En d'autres termes, si les toxicomanes aux opiacés se rendaient volontairement dans les pharmacies pour remplir leurs ordonnances, ils le faisaient à la demande de leurs médecins. Ces médecins ont prescrit des opioïdes sur la base de fausses informations. Donc, tout revient aux fabricants de médicaments.
Une fin de partie possible de la dépendance aux opioïdes
Il existe une autre différence significative entre les deux. Les taux de mortalité par cancer ont fortement chuté depuis les années 1990, en grande partie grâce à de meilleurs traitements, mais il n'y a pas de remède. D'autre part, un remède à la crise de la dépendance aux opioïdes est réalisable. Ce remède ne vient pas uniquement de l'argent. Au lieu de cela, comme l'a dit M. Napoli à Bloomberg, le remède consiste à obliger les sociétés pharmaceutiques à apporter des "changements substantiels". Certains de ces changements pourraient inclure :
- Pilules plus faibles: Même si les analgésiques opioïdes sont beaucoup plus puissants aujourd'hui qu'ils ne l'étaient il y a vingt ans, la plupart des patients n'ont pas signalé d'augmentation de la douleur au cours de cette période. Les compagnies pharmaceutiques ont vendu des médicaments plus puissants non pas pour lutter contre une vague croissante de douleurs chroniques, mais pour gagner plus d'argent par pilule. Cela doit cesser.
- Moins de pilules: Les compagnies pharmaceutiques ont également essayé de gagner plus d'argent en vendant plus de pilules par ordonnance. Cela doit également cesser, et une chaîne de pharmacies a déjà opioïdes limités à des approvisionnements de sept jours. Légalement, cette responsabilité n'incombe pas aux patients, qui ne font que suivre les ordres erronés de leurs médecins.

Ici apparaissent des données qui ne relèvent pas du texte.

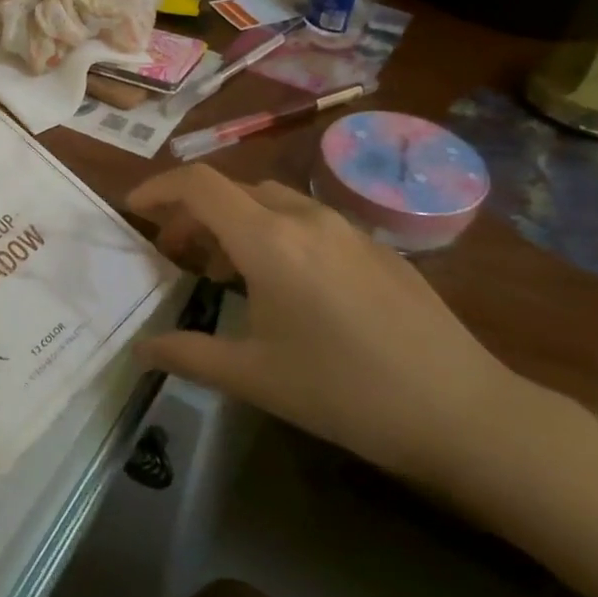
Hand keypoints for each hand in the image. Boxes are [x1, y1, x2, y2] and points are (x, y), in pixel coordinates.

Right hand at [126, 166, 532, 486]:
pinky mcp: (376, 247)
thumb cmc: (345, 391)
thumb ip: (188, 355)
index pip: (199, 185)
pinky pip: (308, 221)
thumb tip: (140, 350)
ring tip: (225, 271)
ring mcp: (347, 228)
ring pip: (271, 202)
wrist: (463, 411)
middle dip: (192, 213)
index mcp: (269, 240)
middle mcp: (305, 219)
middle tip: (174, 253)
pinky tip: (285, 285)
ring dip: (235, 222)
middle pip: (232, 190)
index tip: (134, 209)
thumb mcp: (255, 377)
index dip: (158, 188)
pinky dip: (274, 233)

- Plus d'argent: Une infrastructure de traitement des dépendances est en place, mais elle a besoin de financements supplémentaires pour faire face à la crise. Les gouvernements locaux ont également besoin d'argent pour d'autres choses, comme la hausse des coûts d'application de la loi.
Bien sûr, il y a beaucoup plus dans le plan. Le fait est que les avocats spécialisés en dommages corporels disposent des outils nécessaires pour mettre fin à la crise de la dépendance aux opioïdes ainsi que d'un plan visionnaire à exécuter. Cela signifie plus d'argent et plus d'aide pour les victimes et leurs familles.
At Napoli Shkolnik , the opioid crisis has touched our hearts, and we are determined to do something about it. To join us in this fight, contact one of our avocats expérimentés en litige pharmaceutique à New York aujourd'hui.